Reading text:
◆ ◆ ◆ ◆
Let these examples suffice. Their purpose is merely to remind the reader of these generally known facts and to present them in an arrangement that accords with our particular problem. Shakespeare mixes the sublime and the low, the tragic and the comic in an inexhaustible abundance of proportions. And the picture is further enriched if we also consider the fabulous and fantastic comedies in which there are also occasional overtones of the tragic. Among the tragedies there is none in which a single level of style is maintained from beginning to end. Even in
Macbeth
we have the grotesque scene with the porter (2, 1).
◆ ◆ ◆ ◆
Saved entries

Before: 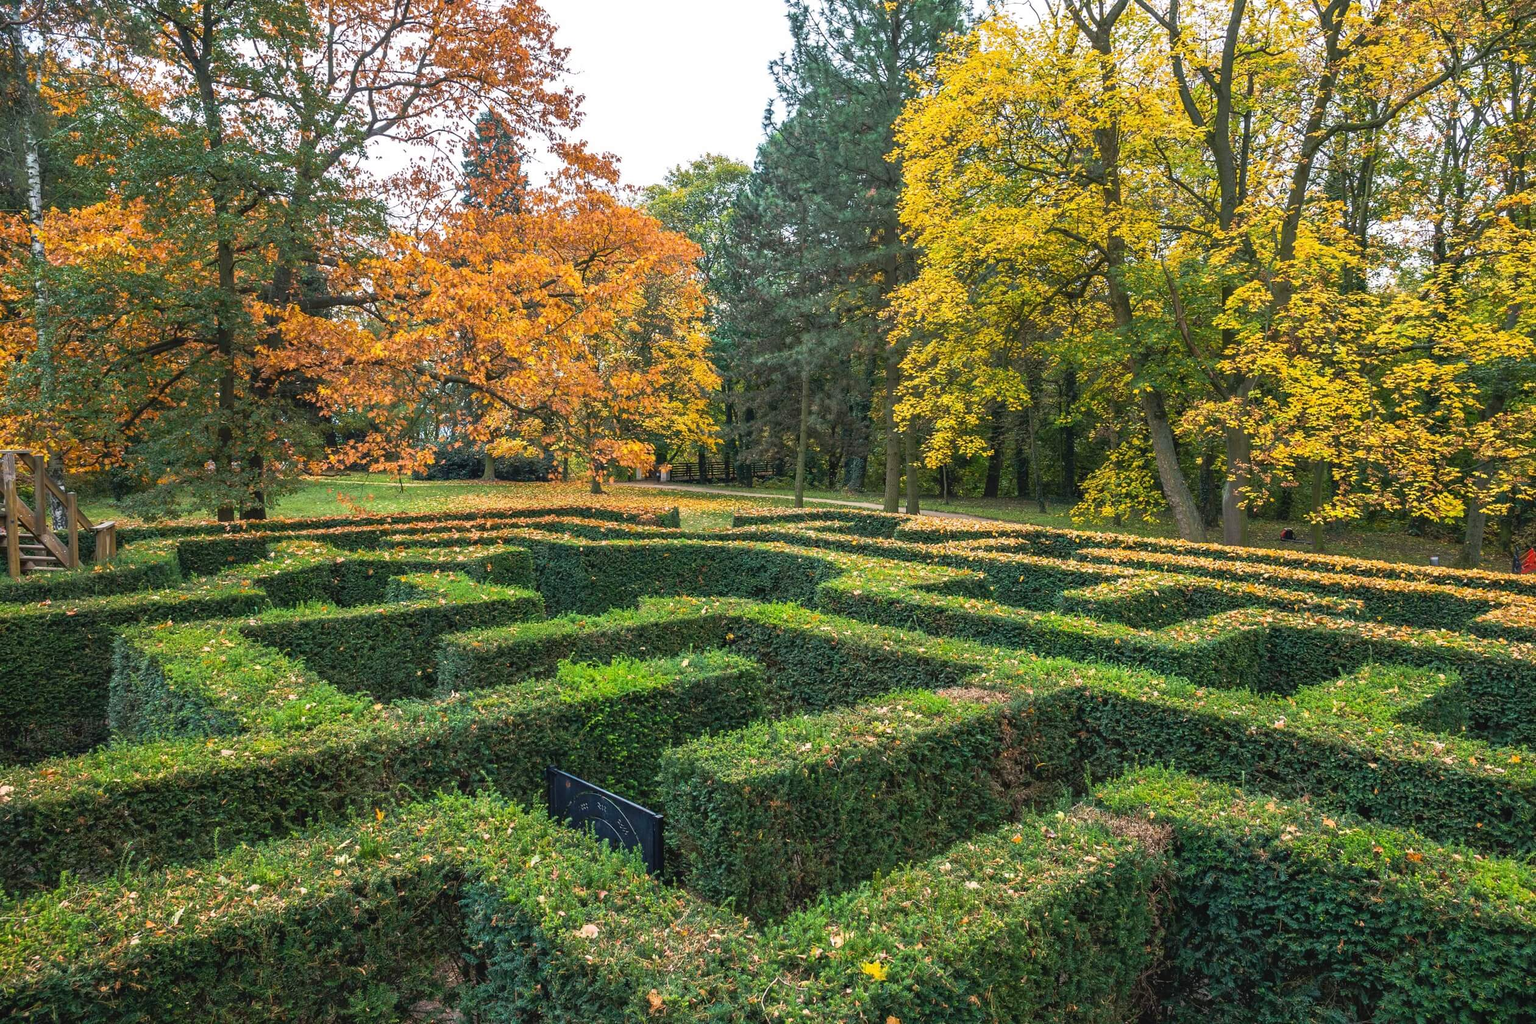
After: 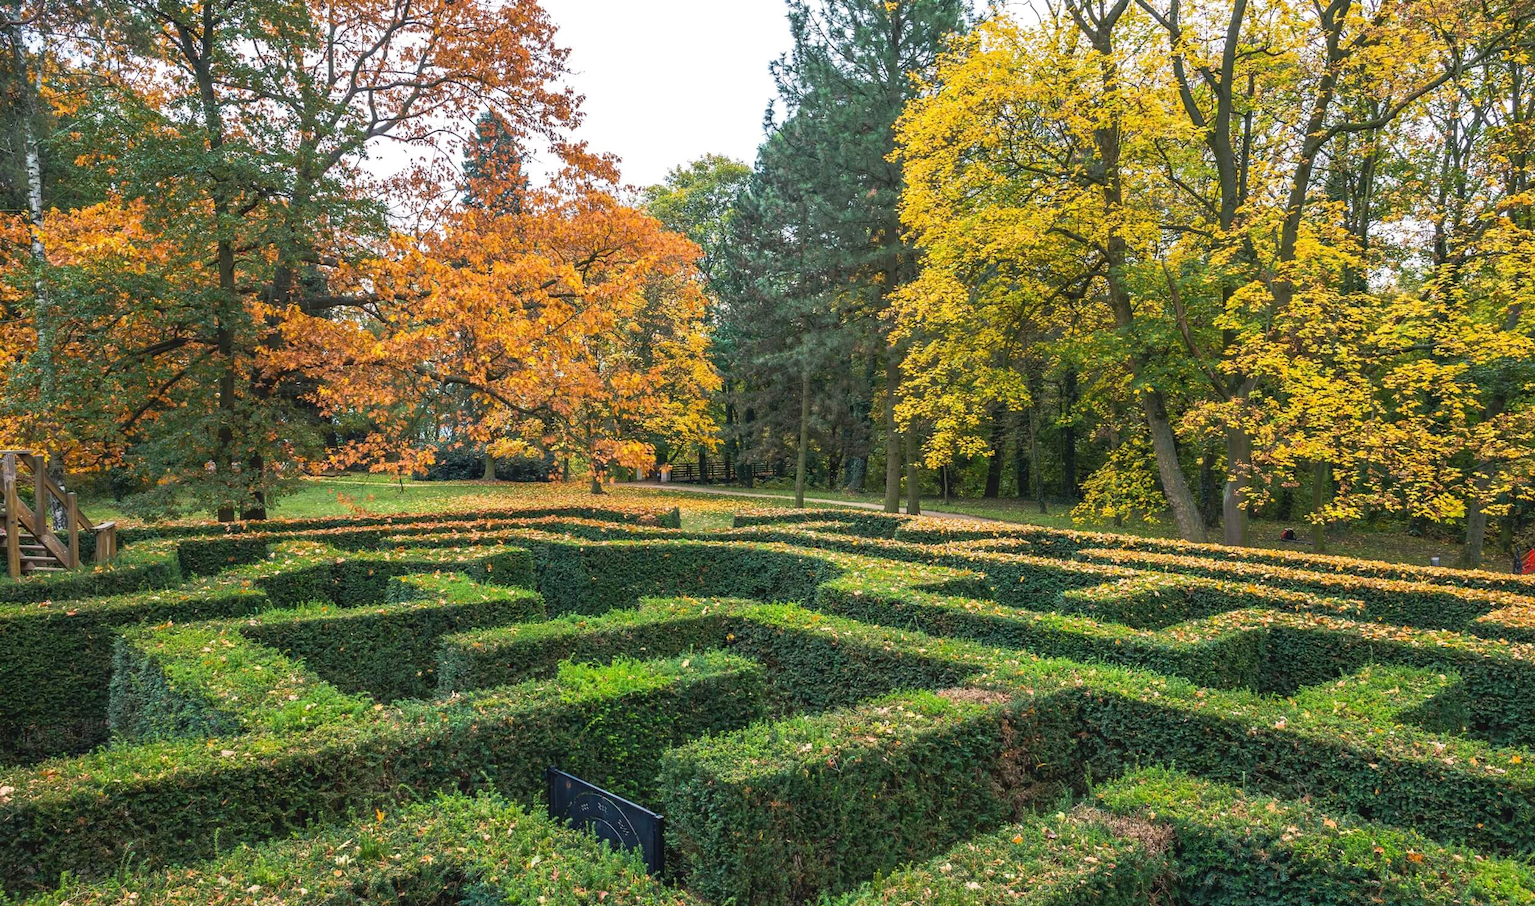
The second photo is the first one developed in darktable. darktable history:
exposure: compensate highlight preservation false
crop and rotate: top 0%, bottom 11.504%
tone equalizer: edges refinement/feathering 500, mask exposure compensation -1.57 EV, preserve details guided filter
◆ ◆ ◆ ◆
Required tasks:
**a)** Write out the Shakespeare passage between "Let these examples" and "porter (2, 1).", inclusive.
**b)** Please state whether each statement agrees with the Shakespeare passage, answering yes or no and quoting the deciding words: (i) One of Shakespeare's tragedies keeps a single level of style from start to finish. (ii) The fabulous and fantastic comedies sometimes carry overtones of the tragic. (iii) Macbeth contains a grotesque scene with the porter.

Exercise answers:
**a)**
Let these examples suffice. Their purpose is merely to remind the reader of these generally known facts and to present them in an arrangement that accords with our particular problem. Shakespeare mixes the sublime and the low, the tragic and the comic in an inexhaustible abundance of proportions. And the picture is further enriched if we also consider the fabulous and fantastic comedies in which there are also occasional overtones of the tragic. Among the tragedies there is none in which a single level of style is maintained from beginning to end. Even in
Macbeth
we have the grotesque scene with the porter (2, 1).

**b)**
(i) No: "Among the tragedies there is none in which a single level of style is maintained from beginning to end."
(ii) Yes: "in which there are also occasional overtones of the tragic"
(iii) Yes: "we have the grotesque scene with the porter"